Topic Supportive Measures
Finance Capital injection
Loan guarantees
Low interest rates
Corporate bonds purchase
Tax relief
Employment Wage subsidies
Unpaid leave program
Special employment support
Airport Usage Charges Discounted airport facility fees
Exempting parking fees
Exempting air navigation charges for certain periods
Reductions in landing charge
Discounting ground operators and deferring payment
Deferring airport ancillary services
Administration Permitting changes to business plans
Re-routing
Re-scheduling
Restructuring

5. Conclusions

The COVID-19 pandemic has caused disruptions in all parts of the world. We investigate the impact on the global airline business. Three crucial announcements are selected to be studied, which are (1) the first case reported outside China (Event 1: January 13, 2020), (2) Italy outbreak (Event 2: February 21, 2020), and (3) the declaration by WHO on the global pandemic outbreak and the announcement of President Trump to ban travelers from 26 European countries (Event 3: March 11, 2020). We find the underreaction and overreaction to the announcements in Event 1 and Event 3, respectively. Airlines stocks in Australia, Canada, the U.K., and the U.S., are the worst performers in the post-event period in Event 3. We offer several potential explanations for the findings in this paper. As the COVID-19 pandemic has been ongoing, our results call for the policy implications below.

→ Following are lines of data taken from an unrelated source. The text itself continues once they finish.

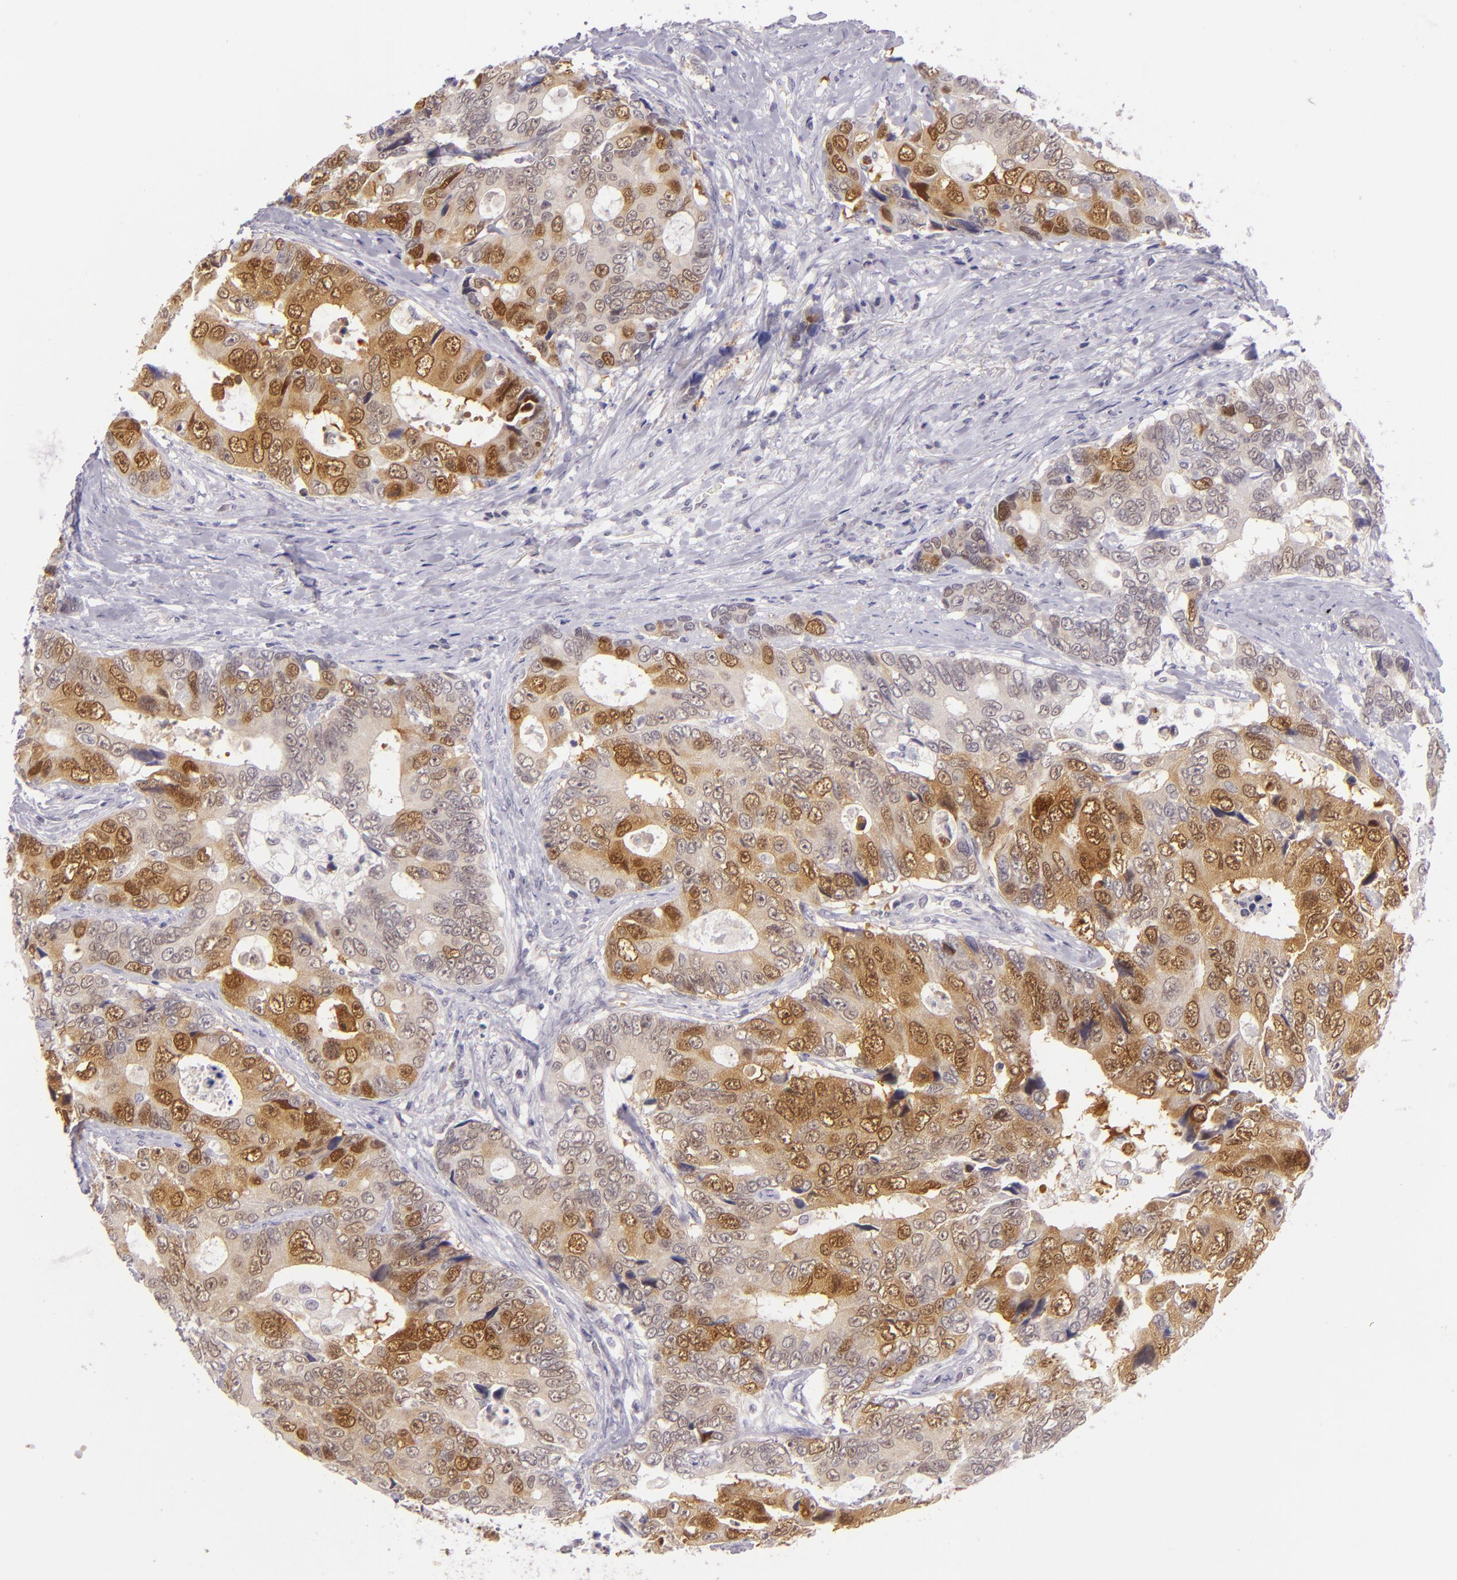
{"staining": {"intensity": "strong", "quantity": ">75%", "location": "cytoplasmic/membranous,nuclear"}, "tissue": "colorectal cancer", "cell_type": "Tumor cells", "image_type": "cancer", "snomed": [{"axis": "morphology", "description": "Adenocarcinoma, NOS"}, {"axis": "topography", "description": "Rectum"}], "caption": "Immunohistochemical staining of adenocarcinoma (colorectal) displays high levels of strong cytoplasmic/membranous and nuclear protein positivity in approximately >75% of tumor cells. Ihc stains the protein in brown and the nuclei are stained blue.", "gene": "CSE1L", "patient": {"sex": "female", "age": 67}}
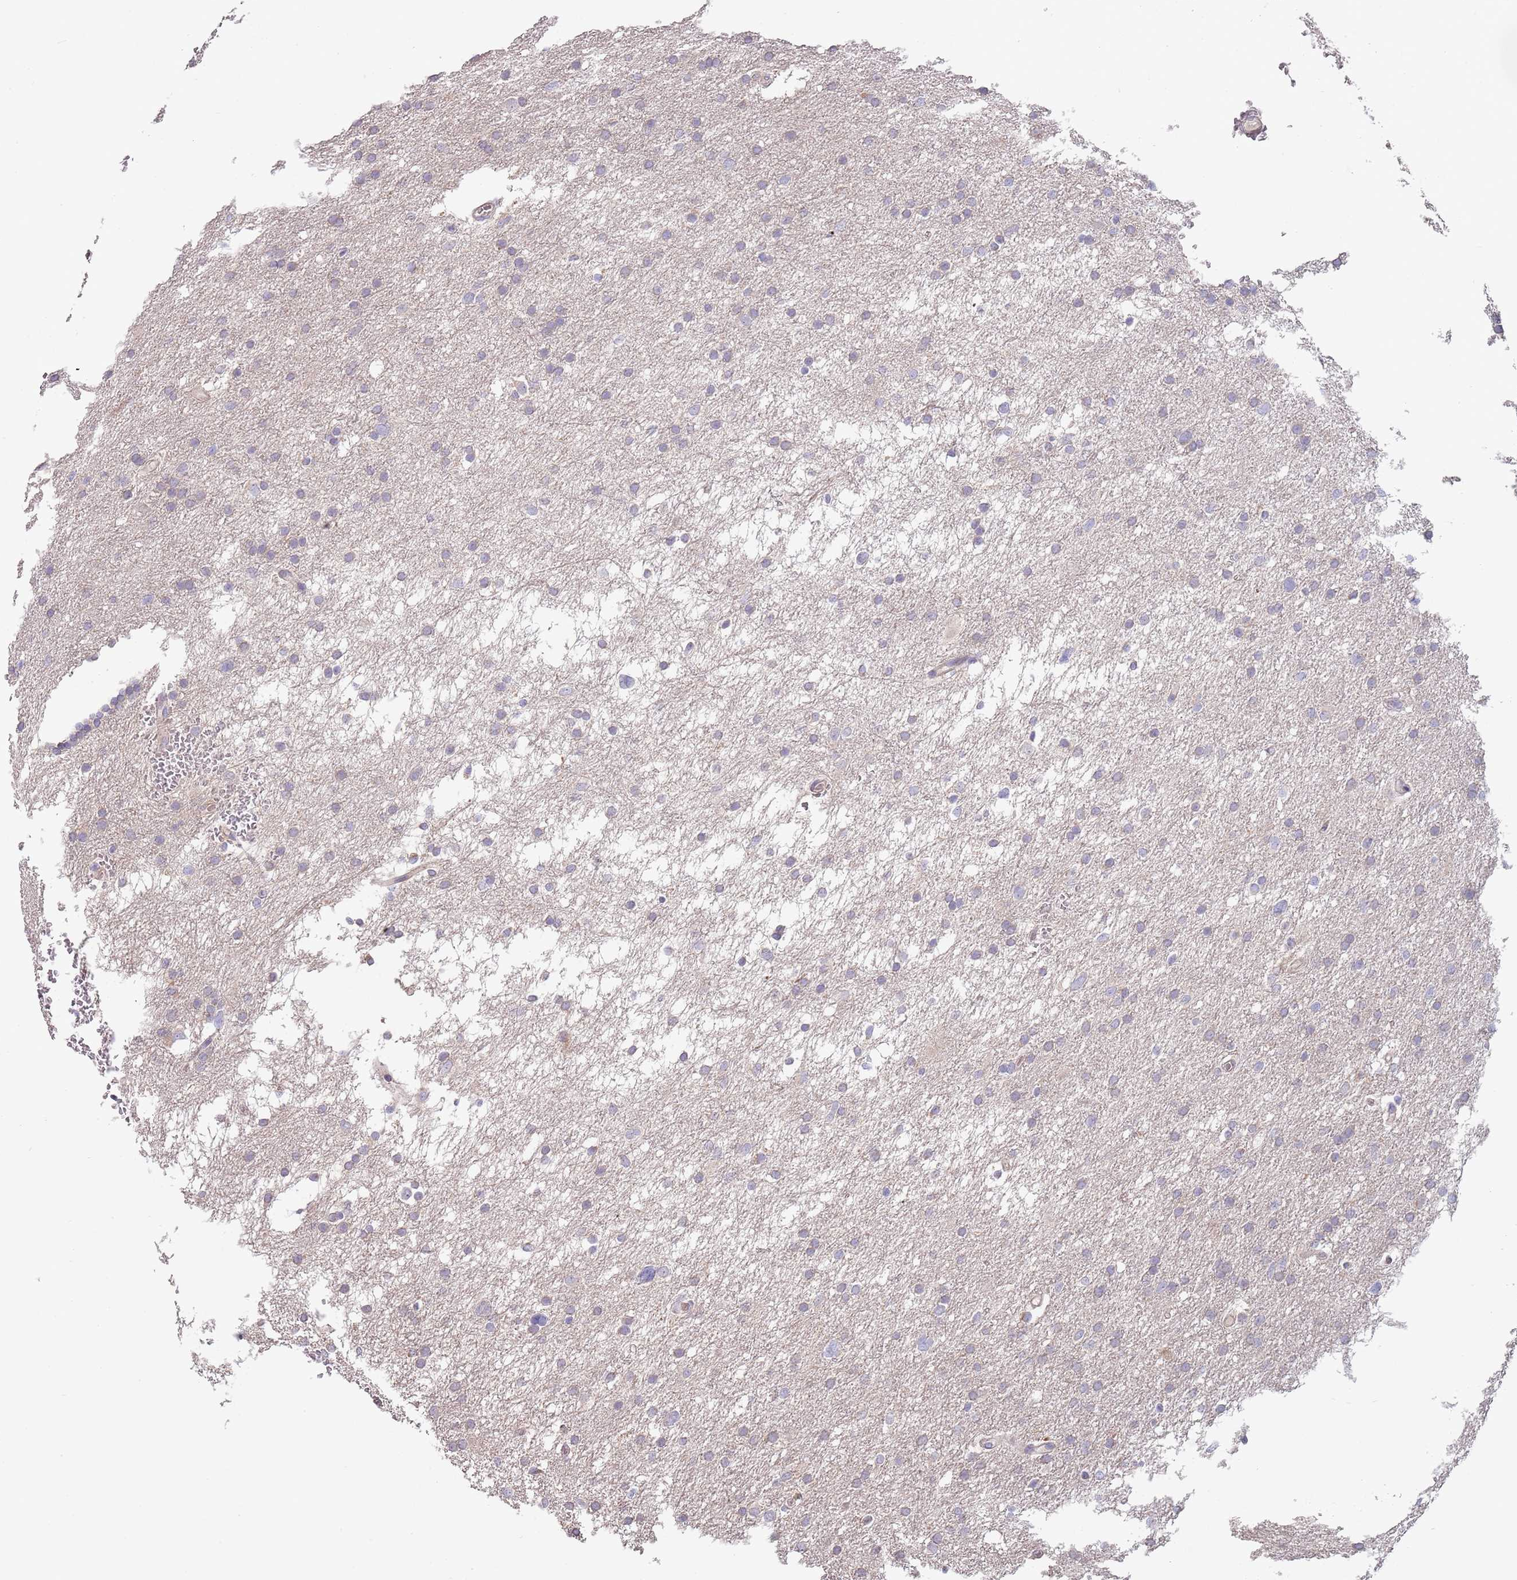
{"staining": {"intensity": "negative", "quantity": "none", "location": "none"}, "tissue": "glioma", "cell_type": "Tumor cells", "image_type": "cancer", "snomed": [{"axis": "morphology", "description": "Glioma, malignant, High grade"}, {"axis": "topography", "description": "Cerebral cortex"}], "caption": "IHC histopathology image of glioma stained for a protein (brown), which displays no expression in tumor cells.", "gene": "ABCC10", "patient": {"sex": "female", "age": 36}}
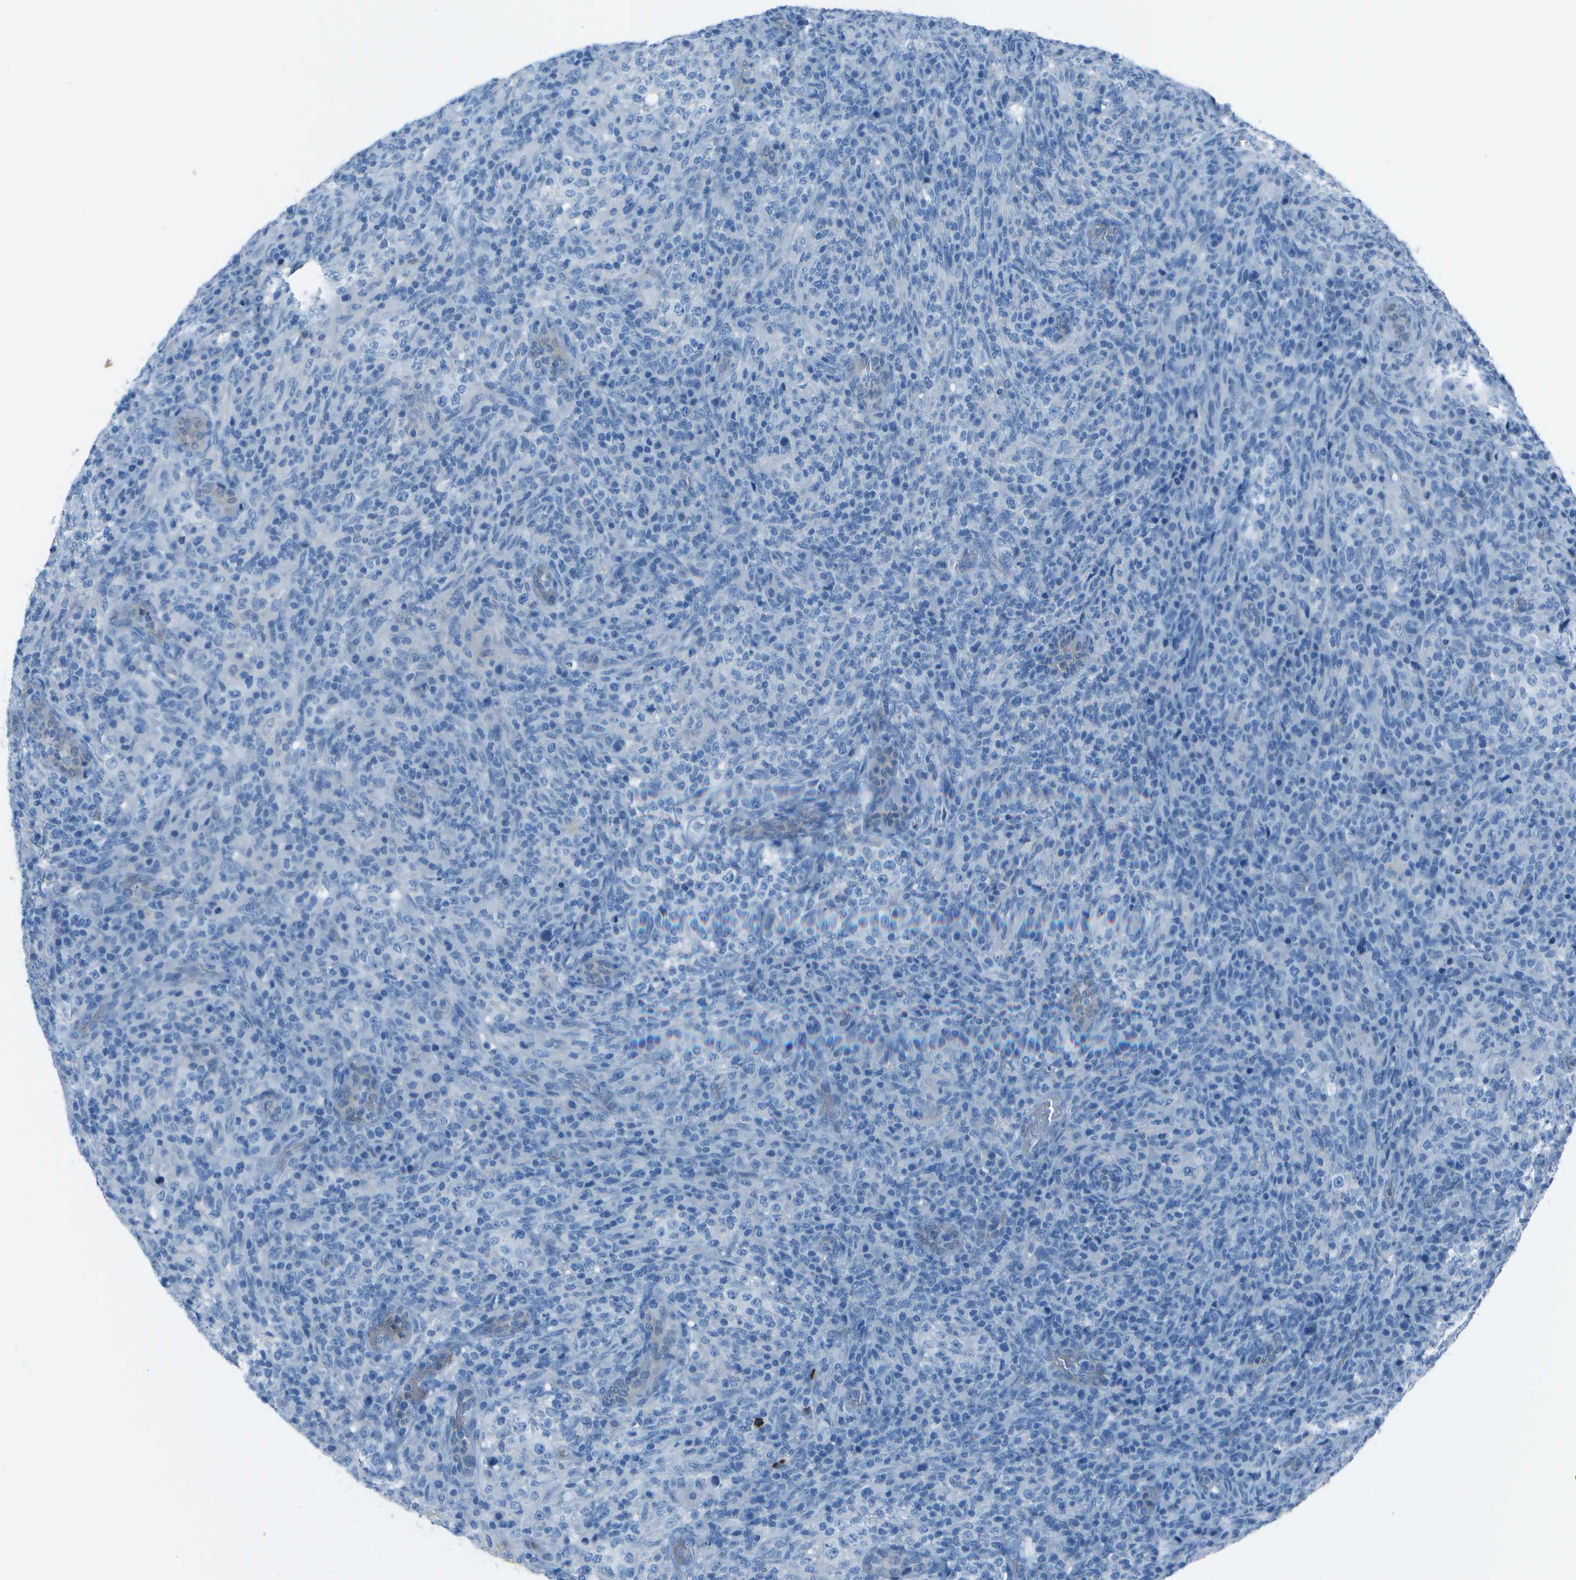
{"staining": {"intensity": "negative", "quantity": "none", "location": "none"}, "tissue": "lymphoma", "cell_type": "Tumor cells", "image_type": "cancer", "snomed": [{"axis": "morphology", "description": "Malignant lymphoma, non-Hodgkin's type, High grade"}, {"axis": "topography", "description": "Lymph node"}], "caption": "A photomicrograph of human high-grade malignant lymphoma, non-Hodgkin's type is negative for staining in tumor cells.", "gene": "ASL", "patient": {"sex": "female", "age": 76}}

We understand that the government in each country is at an intersection—whether to provide financial support or guarantee existing debt, or to believe in market mechanisms and let the airline firms file for bankruptcy. In order to back up the airline industry, several alleviation policies may deal with mergers and acquisitions, tax policy, and government subsidies. These policies, of course, will increase the national debt. Otherwise, firm liquidation in the airlines is, perhaps, inevitable and subsequently will disrupt the global supply chain and related businesses.

Funding

This study is supported by the Business Research Center of Thammasat Business School.

Author statement

Sakkakom Maneenop: Conceptualization, Methodology, Formal analysis, Software, Data curation, Writing - original draft preparation, Visualization, Investigation, Validation, Writing - review & editing.

Suntichai Kotcharin: Conceptualization, Methodology, Formal analysis, Software, Data curation, Writing - original draft preparation, Visualization, Investigation, Validation, Writing - review & editing, Funding acquisition.

Acknowledgements

The authors are grateful to Sveinn Gudmundsson (Editor-in-Chief) and the anonymous reviewer for their constructive comments and valuable suggestions that led to the improvements of the paper. Special thanks also go to Anutchanat Jaroenjitrkam and Chaiyuth Padungsaksawasdi for advice. Visarut Pugdeepunt provided valuable research assistance.

Footnotes

1

The average number of listed firms in each country is 2.40 from 43 countries.

2

Details of the sample are available upon request.

3

There are three types of market efficiency: weak-form, semi-strong form, and strong form market efficiencies. See more details in Fama (1970, 1991).

4

We thank an anonymous referee for suggesting this analysis.

5

It is difficult to use discounted cash flows (DCF) valuation in this turbulent period as projecting future cash flows can be challenging. Besides, valuation using price-to-earnings ratio is impossible for many airline companies as they report negative earnings in March 2020.